Hambach Coal Mine
An astronaut onboard the International Space Station (ISS) took this photograph of Hambach Surface Mine in North Rhine-Westphalia, Germany. The open-pit coal mining area spans nearly 44 square kilometers (17 square miles) and drops to depths almost 300 meters (1,000 feet) below sea level. The villages of Elsdorf and Niederzier sit next to the mine, and numerous agricultural fields appear as angular shapes on the surrounding landscape.
As the largest open-pit coal mine in Germany, Hambach produces 40 million tons of lignite annually. Also known as brown coal, lignite is a soft sedimentary rock produced from peat, an organic material formed from decayed plants. Typically used to generate electricity, brown coal is considered the lowest grade of coal because of its high moisture content and low heating value.

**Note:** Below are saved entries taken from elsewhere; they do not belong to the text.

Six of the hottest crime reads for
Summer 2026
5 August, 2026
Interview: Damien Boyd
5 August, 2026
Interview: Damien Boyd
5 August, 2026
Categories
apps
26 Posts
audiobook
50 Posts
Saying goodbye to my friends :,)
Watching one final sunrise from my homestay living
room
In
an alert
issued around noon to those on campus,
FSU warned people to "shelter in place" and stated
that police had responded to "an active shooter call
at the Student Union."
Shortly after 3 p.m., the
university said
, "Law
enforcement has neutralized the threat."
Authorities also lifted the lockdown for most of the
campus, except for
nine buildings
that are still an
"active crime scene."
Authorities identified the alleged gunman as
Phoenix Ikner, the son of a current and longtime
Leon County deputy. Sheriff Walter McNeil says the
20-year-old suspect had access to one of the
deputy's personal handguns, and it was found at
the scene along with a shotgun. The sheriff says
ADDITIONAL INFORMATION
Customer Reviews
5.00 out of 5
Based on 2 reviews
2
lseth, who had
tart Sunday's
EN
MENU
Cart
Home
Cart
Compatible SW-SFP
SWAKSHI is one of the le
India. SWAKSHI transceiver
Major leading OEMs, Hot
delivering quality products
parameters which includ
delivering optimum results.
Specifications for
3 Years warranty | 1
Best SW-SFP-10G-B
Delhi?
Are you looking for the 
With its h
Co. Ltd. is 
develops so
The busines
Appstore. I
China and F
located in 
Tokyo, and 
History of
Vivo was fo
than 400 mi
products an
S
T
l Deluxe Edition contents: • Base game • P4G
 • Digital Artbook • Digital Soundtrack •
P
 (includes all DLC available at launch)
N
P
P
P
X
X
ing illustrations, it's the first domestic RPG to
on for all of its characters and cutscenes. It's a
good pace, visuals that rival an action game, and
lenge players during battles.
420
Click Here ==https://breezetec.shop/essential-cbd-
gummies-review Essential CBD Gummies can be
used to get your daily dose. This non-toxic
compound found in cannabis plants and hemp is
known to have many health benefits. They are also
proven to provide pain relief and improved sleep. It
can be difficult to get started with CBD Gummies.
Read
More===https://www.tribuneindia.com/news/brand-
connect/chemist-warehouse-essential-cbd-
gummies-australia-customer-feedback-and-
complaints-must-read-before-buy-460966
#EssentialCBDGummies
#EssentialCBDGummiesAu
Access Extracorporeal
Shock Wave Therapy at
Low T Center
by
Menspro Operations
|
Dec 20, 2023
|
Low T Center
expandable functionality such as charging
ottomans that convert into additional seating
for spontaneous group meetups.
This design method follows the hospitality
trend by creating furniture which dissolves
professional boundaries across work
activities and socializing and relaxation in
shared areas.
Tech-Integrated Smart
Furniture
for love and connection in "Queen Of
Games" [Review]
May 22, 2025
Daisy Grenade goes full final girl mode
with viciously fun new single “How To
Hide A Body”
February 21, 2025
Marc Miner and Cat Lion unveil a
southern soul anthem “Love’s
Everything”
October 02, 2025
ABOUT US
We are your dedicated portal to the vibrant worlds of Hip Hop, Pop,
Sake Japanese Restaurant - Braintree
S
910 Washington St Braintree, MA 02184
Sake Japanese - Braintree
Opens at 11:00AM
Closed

The tan-hued lines etching towards the center of the Hambach mine are large steps, a safety measure typical of open-pit operations. Composed of a slanted wall and a horizontal floor portion called the "bench", the steps help prevent rocks and boulders from falling into the pit.
Mine spoils--material removed to access the lignite--are deposited on the mine's excavated sides as an effort to eventually rehabilitate some of the landscape. Sophienhohe Hill, one of the area's landmarks, was built from mine spoils and has become a popular recreational area. When mining operations are complete, plans call for the remaining Hambach hollow to be recultivated as a lake, with groundwater and water from the River Rhine pipeline being used to fill the pit.